O enfrentamento ao trabalho escravo, nos
últimos anos, vem ganhando o apoio de grandes empresas, compartilhando o
compromisso com as políticas públicas. Um olhar humanizado é o que as empresas
privadas passam a adquirir, priorizando não apenas o lucro, mas também o
bem-estar dos funcionários. Eletrobrás/ Eletronorte e parceiros promoveram, em
seu Centro de Tecnologia, na Rodovia Arthur Bernardes, o Seminário de Promoção
do Trabalho Decente e Erradicação do Trabalho Escavo, nesta terça-feira (18).
O objetivo é enfrentar essa dura realidade no
Brasil. Segundo dados da Comissão Nacional para Erradicação do Trabalho Escravo
(Conetrae), desde 1995 foram libertados mais de 45 mil trabalhadores no Brasil.
Embora esse tipo de crime esteja comumente associado à atividade agrícola, a
Comissão Pastoral da Terra (CPT) resgatou uma porcentagem considerável de
trabalhadores na construção civil. Somente na área urbana, foram 914 no ano de
2013.
O trabalho escravo quebra o imaginário de
exploração no campo e passa a ser exercido nos centros das cidades. Com isso,
uma das ações para enfrentar o problema é o comprometimento dos diversos atores
sociais, especialmente do setor empresarial, com a promoção de iniciativas que
eliminem o trabalho escravo de suas cadeias produtivas. A Eletronorte, por meio
da adesão do Pacto Nacional, busca melhorar
essa situação e estimula outras empresas pela adesão do Pacto.
Durante o seminário,
foram apresentados painéis interativos com a participação de representantes da
Superintendência Regional do Trabalho e Emprego, Instituto Ethos e Organização
Internacional do Trabalho (OIT).

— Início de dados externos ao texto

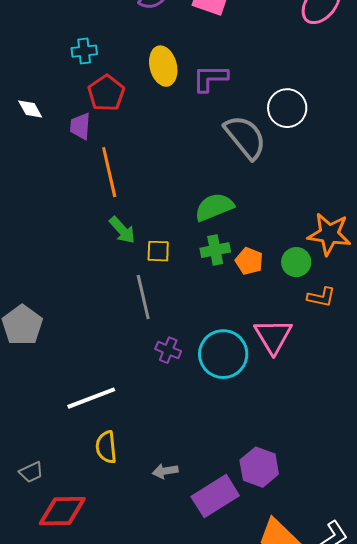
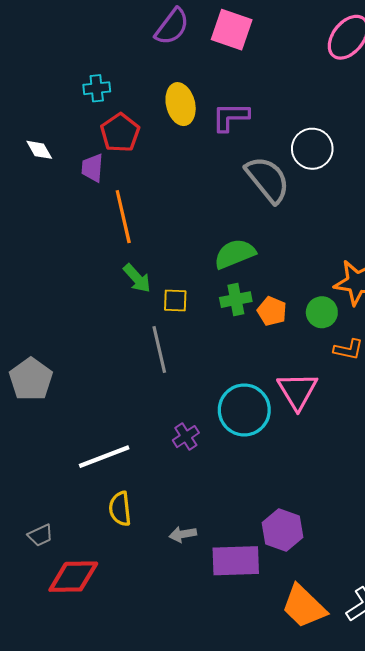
purple cross: (168, 350) -> (186, 437), moved, turned 35
purple rectangle: (215, 496) -> (236, 561), turned 30

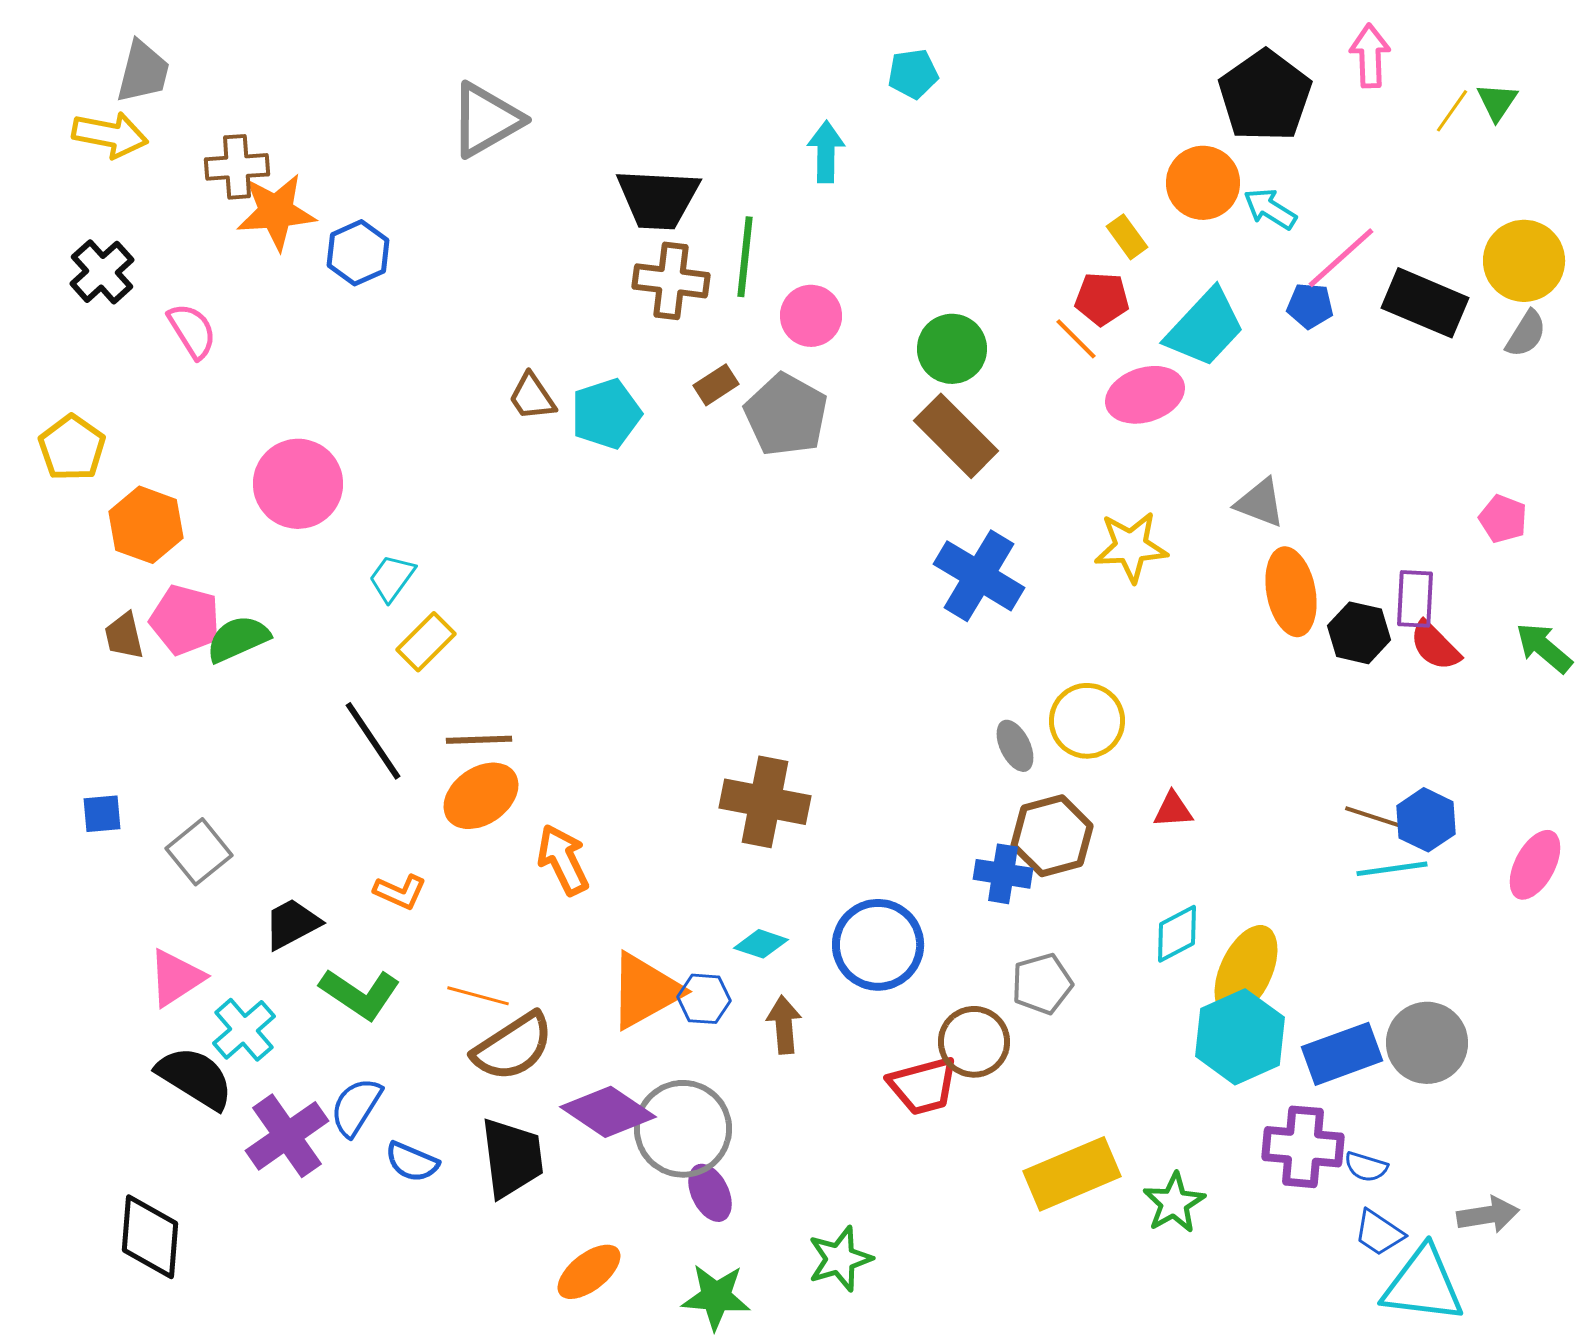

A Coordenação de Proteção dos Direitos dos
Trabalhadores Rurais e de Combate ao Trabalho Escravo e Tráfico de Pessoas faz
parte da mesa de apresentação de serviço. A coordenadora, Leila Silva,
ressaltou a importância das empresas privadas aderirem o Pacto Nacional contra
o crime de escravidão. Para ela, a atuação do Pacto gerará melhorias na
qualidade de vida dos trabalhadores rurais do país, provendo não apenas o fim
do crime, mas também o trabalho descente.